*INSTRUCTIONS FOR THE TASK*
Could you copy each line of the entries that contains "orange"?

------ EXTRACTED INFORMATION ------

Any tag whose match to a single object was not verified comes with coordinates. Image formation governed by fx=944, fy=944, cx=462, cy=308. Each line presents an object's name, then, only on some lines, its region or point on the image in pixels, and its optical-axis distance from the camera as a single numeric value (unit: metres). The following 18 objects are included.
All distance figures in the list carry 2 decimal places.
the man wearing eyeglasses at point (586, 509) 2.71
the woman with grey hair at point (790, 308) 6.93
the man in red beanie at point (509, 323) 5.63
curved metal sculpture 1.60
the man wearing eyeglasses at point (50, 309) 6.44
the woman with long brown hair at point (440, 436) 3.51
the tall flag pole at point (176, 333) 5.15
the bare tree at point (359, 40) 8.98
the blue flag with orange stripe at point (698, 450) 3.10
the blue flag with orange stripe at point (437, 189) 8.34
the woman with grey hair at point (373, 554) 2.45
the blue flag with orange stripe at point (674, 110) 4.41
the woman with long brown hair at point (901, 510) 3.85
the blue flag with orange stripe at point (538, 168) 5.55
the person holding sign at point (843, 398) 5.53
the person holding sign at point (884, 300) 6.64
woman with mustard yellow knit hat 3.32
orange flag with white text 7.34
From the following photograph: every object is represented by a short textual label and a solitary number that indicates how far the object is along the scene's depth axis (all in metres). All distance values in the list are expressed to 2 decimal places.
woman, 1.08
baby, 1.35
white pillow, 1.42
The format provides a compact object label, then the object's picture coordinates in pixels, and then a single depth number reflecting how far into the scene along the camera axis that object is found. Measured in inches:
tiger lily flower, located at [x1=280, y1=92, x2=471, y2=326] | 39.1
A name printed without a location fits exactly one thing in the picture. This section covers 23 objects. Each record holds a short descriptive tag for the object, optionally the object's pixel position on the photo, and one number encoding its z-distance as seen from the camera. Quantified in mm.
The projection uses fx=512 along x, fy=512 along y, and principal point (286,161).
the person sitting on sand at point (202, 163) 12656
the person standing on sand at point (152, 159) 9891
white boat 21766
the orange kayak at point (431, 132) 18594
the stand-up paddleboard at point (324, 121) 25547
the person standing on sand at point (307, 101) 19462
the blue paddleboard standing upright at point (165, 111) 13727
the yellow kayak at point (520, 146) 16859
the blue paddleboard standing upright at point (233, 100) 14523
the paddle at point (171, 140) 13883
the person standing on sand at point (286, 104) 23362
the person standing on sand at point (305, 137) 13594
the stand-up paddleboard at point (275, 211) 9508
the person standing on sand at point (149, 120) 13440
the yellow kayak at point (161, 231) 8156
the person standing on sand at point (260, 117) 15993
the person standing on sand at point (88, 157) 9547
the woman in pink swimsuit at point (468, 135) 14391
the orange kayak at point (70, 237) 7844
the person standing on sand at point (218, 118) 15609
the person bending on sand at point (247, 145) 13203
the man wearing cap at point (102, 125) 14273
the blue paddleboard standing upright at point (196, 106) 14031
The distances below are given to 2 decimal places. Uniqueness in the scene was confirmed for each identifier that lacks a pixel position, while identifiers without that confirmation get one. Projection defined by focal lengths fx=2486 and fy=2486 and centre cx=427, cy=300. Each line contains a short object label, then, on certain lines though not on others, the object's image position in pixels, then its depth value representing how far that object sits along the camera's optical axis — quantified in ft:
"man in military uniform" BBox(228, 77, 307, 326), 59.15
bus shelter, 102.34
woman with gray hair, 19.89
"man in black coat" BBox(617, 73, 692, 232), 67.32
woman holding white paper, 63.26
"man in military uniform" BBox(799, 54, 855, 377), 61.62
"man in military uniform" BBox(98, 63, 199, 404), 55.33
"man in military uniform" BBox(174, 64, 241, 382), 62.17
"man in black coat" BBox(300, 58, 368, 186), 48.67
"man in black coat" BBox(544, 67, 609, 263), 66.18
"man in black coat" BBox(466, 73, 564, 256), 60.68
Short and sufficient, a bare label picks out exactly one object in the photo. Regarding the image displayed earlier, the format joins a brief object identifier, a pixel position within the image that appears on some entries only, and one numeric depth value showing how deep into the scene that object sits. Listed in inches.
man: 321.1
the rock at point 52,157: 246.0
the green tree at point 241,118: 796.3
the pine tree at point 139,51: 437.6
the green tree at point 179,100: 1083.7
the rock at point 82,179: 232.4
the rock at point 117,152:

------

*TASK ANSWER*
the blue flag with orange stripe at point (698, 450) 3.10
the blue flag with orange stripe at point (437, 189) 8.34
the blue flag with orange stripe at point (674, 110) 4.41
the blue flag with orange stripe at point (538, 168) 5.55
orange flag with white text 7.34
the orange kayak at point (431, 132) 18594
the orange kayak at point (70, 237) 7844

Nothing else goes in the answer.